まずはやはり上に乗っている鳥から手をつけることにした。衣と皮がぱりぱりしていてうまいのだが、本丸の肉にたどり着く頃には軽く満腹になっている。筆者は結構大食いの方なのだが、鳥の半分も食べきる前に敗北を意識した。まだ後にトンカツとハンバーグとポテトと玉子焼きが残っているというのに。

こういう状況を見越してか、沖縄の定食屋にはたいてい持ち帰り用のパックとビニール袋が用意されている。もちろん持って帰ることにしたが、晩御飯もまったく同じメニューになると思うと少し怖かった。

タクシーの運転手さんに連れてこられたらしい修学旅行生もAランチを注文していた。いい思い出になっていればいいと思う。



ウーロン茶に刺さっていた棒。ストローだと思い吸うとそれが棒であることに気付く。

ランチのAではなく、Aランチです

後でわかったのだが、どうやら沖縄で言うAランチというのはランチメニューのAというわけではなく「Aランチ」という独立したメニューなのだ。その証拠に朝でも夜でもAランチ、多くの定食屋でレギュラーメニューとして注文できる。

Aランチという名前の由来までははっきりしていないようなのだが、外国人にもわかりやすいメニューにするためという説がある。要するに肉盛り合わせ定食、とか書かれていても日本語の読めない外国人にはなんのことやらわからず注文できない。しかしA、Cと書かれていればわからなくても注文できるというわけだ。ちなみに他の定食屋でAランチを注文しても内容はやはり揚げ物が中心だった。それに皿に盛られたライスとスープが付く。外国人にも親しみやすいように洋食メニューを意識しているのだろう。

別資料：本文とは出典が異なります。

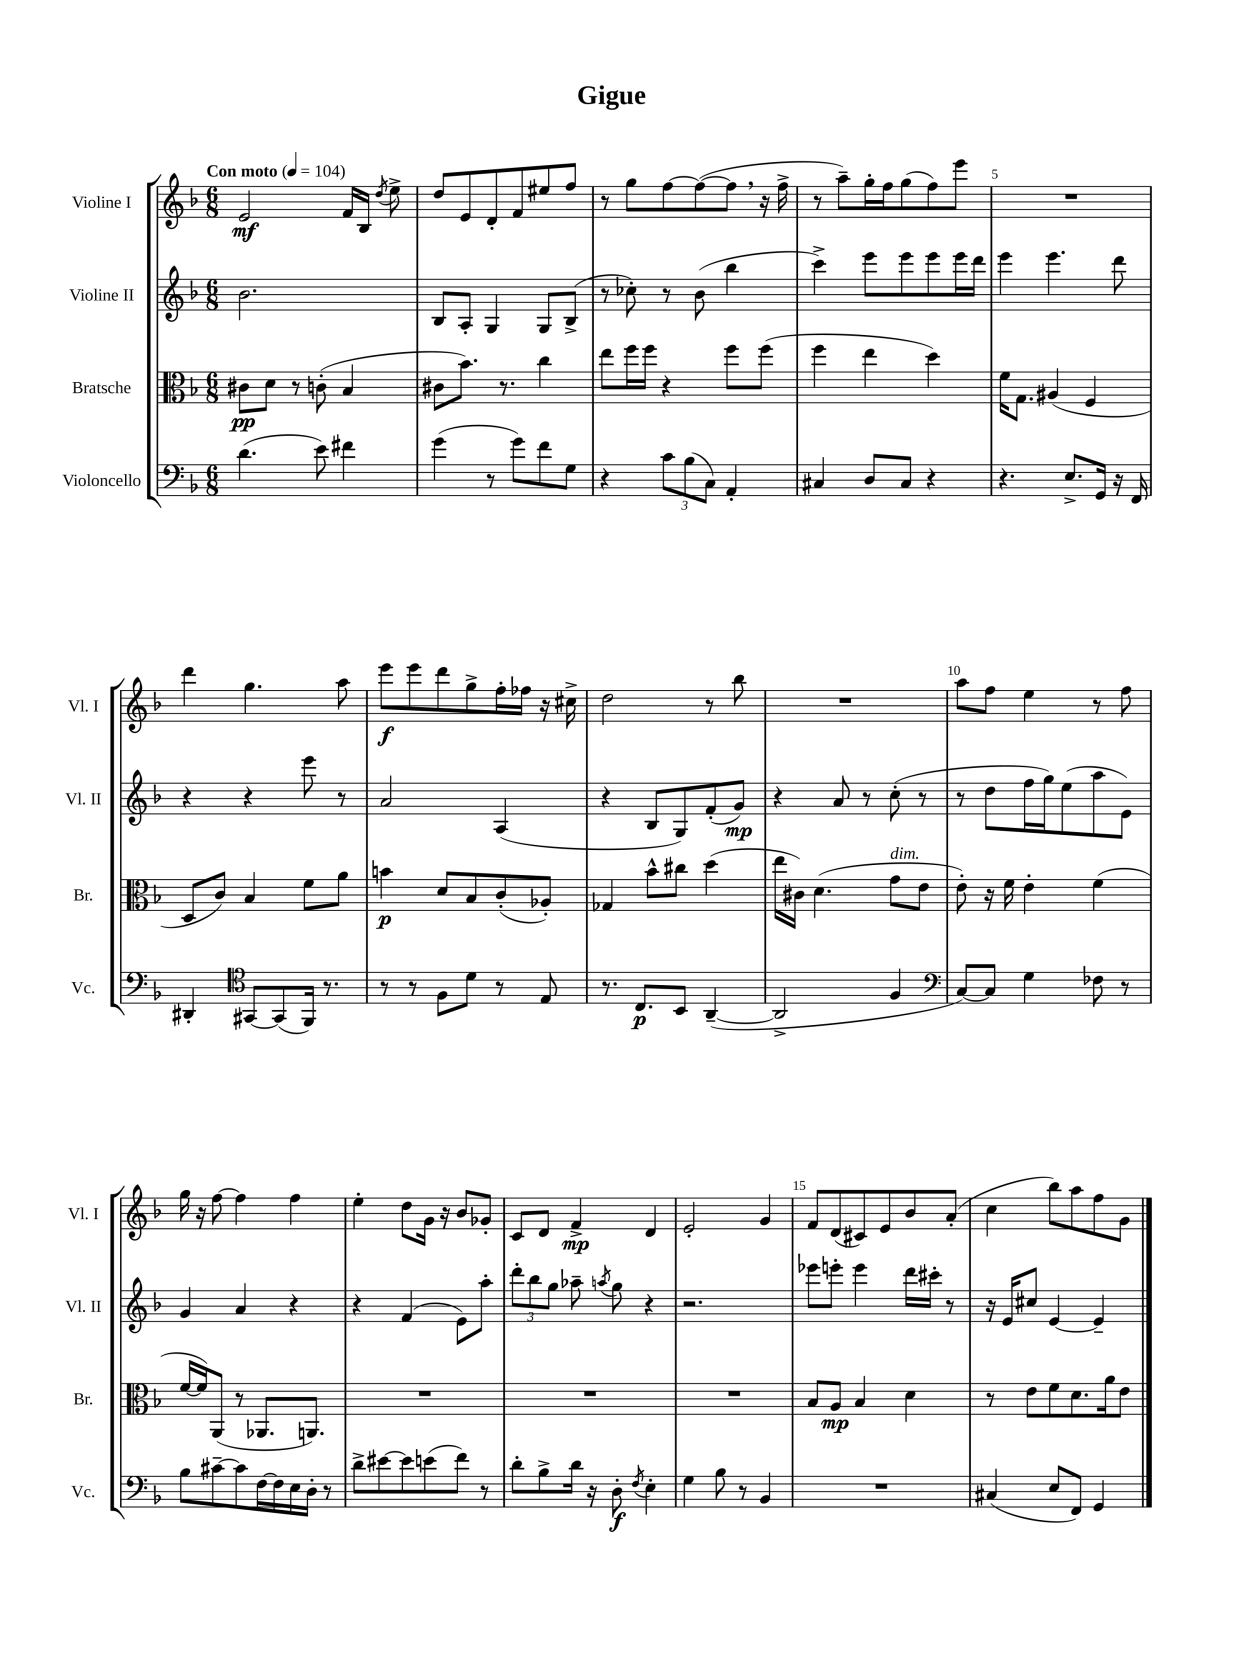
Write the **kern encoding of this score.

**kern	**kern	**kern	**kern
*staff4	*staff3	*staff2	*staff1
*clefF4	*clefC3	*clefG2	*clefG2
*k[b-]	*k[b-]	*k[b-]	*k[b-]
*M6/8	*M6/8	*M6/8	*M6/8
*MM104	*MM104	*MM104	*MM104
(4.d\	8c#\L	2.b-\	2e/
.	8d\J	.	.
.	8r	.	.
8e\)	(8c'\	.	.
4f#\	4B-/	.	16f/LL
.	.	.	16B-/JJ
.	.	.	8qdd/
.	.	.	8ee^\
=	=	=	=
(4g\	8c#\L	8B-/L	8dd/L
.	8.b-\J)	8A'/J	8e/
8r	.	4G/	8d'/
.	8.r	.	.
8g\L)	.	.	8f/
8f\	4cc\	8G/L	8ee#/
8G\J	.	(8B-^/J	8ff/J
=	=	=	=
4r	8ee\L	8r	8r
.	16ff\L	8cc-'\)	8gg\L
.	16ff\JJ	.	.
12c\L	4r	8r	[8ff\
(12B-\	.	.	.
.	.	(8b-\	(8ff\_
12C\J)	.	.	.
4AA'/	8ff\L	4bb-\	8ff\]J
.	(8ff\J	.	16r
.	.	.	16ff^\
=	=	=	=
4C#/	4ff\	4ccc^\)	8r
.	.	.	8aa~\L)
8D/L	4ee\	8eee\L	16gg'\L
.	.	.	16ff\J
8C#/J	.	8eee\	(8gg\
4r	4dd\)	8eee\	8ff\)
.	.	16eee\L	8eee\J
.	.	16ddd\JJ	.
=	=	=	=
4.r	16f\LK	4eee\	2.r
.	8.G\J	.	.
.	(4A#/	4.eee\	.
8.E^/L	.	.	.
.	4F/	.	.
16GG/Jk	.	.	.
16r	.	8ddd\	.
16FF/	.	.	.
=	=	=	=
4DD#'/	8D/L	4r	4ddd\
.	8c/J)	.	.
*clefC4	*	*	*
[8GG#/L	4B-/	4r	4.gg\
(8GG#/]	.	.	.
16FF/Jk)	8f\L	8eee\	.
8.r	.	.	.
.	8a\J	8r	8aa\
=	=	=	=
8r	4b\	2a/	8eee\L
8r	.	.	8eee\
8F\L	8d/L	.	8ddd\
8d\J	8B-/	.	8gg^\
8r	(8c'/	(4A/	16ff'\L
.	.	.	16ff-\JJ
8E/	8A-'/J)	.	16r
.	.	.	16cc#^\
=	=	=	=
8.r	4G-/	4r	2dd\
8.C/L	.	.	.
.	8b-^^\L	8B-/L	.
8BB-/J	8cc#\J	8G/)	.
([4AA~/	(4dd\	(8f'/	8r
.	.	8g/J)	8bb-\
=	=	=	=
2AA^/]	16ee\LL	4r	2.r
.	16c#\JJ)	.	.
.	(4.d\	.	.
.	.	8a/	.
.	.	8r	.
4F/	8g\L	(8cc'\	.
.	8e\J	8r	.
=	=	=	=
*clefF4	*	*	*
[8C/L)	8e'\)	8r	8aa\L
8C/]J	16r	8dd\L	8ff\J
.	16f\	.	.
4G\	4e'\	16ff\L	4ee\
.	.	16gg\J)	.
.	.	(8ee\	.
8F-\	(4f\	8aa\	8r
8r	.	8e\J)	8ff\
=	=	=	=
8B-\L	[16f/LL	4g/	16gg\
.	16f/]J)	.	16r
[8c#~\	(8AA/J	.	[8ff\
8c#\]	8r	4a/	4ff\]
[16F\L	8.AA-/L	.	.
16F\]	.	.	.
16E\	.	4r	4ff\
16D'\JJ	8.AA/J)	.	.
8r	.	.	.
=	=	=	=
8d^\L	2.r	4r	4ee'\
[8e#\	.	.	.
8e#\]	.	(4f/	8dd\L
(8e\	.	.	16g\Jk
.	.	.	16r
8f\J)	.	8e\L)	8b-/L
8r	.	8aa'\J	8g-'/J
=	=	=	=
8d'\L	2.r	12ddd'\L	8c/L
.	.	12bb-\	.
8B-^\	.	.	8d/J
.	.	12gg\J	.
16d\Jk	.	8aa-~\	4f^/
16r	.	.	.
.	.	8qaa/	.
8D'\	.	8gg\	.
8qF/	.	.	.
4E'\	.	4r	4d/
=	=	=	=
4G\	2.r	2.r	2e'/
8B-\	.	.	.
8r	.	.	.
4BB-/	.	.	4g/
=	=	=	=
2.r	8B-/L	8eee-\L	8f/L
.	8A/J	8eee'\J	(8d/
.	4B-/	4eee\	8c#/)
.	.	.	8e/
.	4d\	16ddd\LL	8b-/
.	.	16ccc#'\JJ	.
.	.	8r	(8a'/J
=	=	=	=
(4C#/	8r	16r	4cc\
.	.	16e/LK	.
.	8e\L	8cc#/J	.
8E/L	8f\	[4e/	8bb-\L)
8FF/J)	8.d\	.	8aa\
4GG/	.	4e~/]	8ff\
.	16a\k	.	.
.	8e\J	.	8g\J
==	==	==	==
*-	*-	*-	*-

それからこの食堂のおばちゃんにBランチがない理由も聞いてみた。

「どうしてAからBがなくてCなんですか」
「そういえばそうよね。ははは。昔からそうだから特に理由なんて考えてもみなかったわ。」

昔Bランチを頼んだお客さんが次々と奇怪な死を・・なんていういわくつきの理由でもあるのかと期待したがそんなこともなかった。ちなみに他の定食屋にはちゃんとBランチがあったりします。ごちそうさまでした。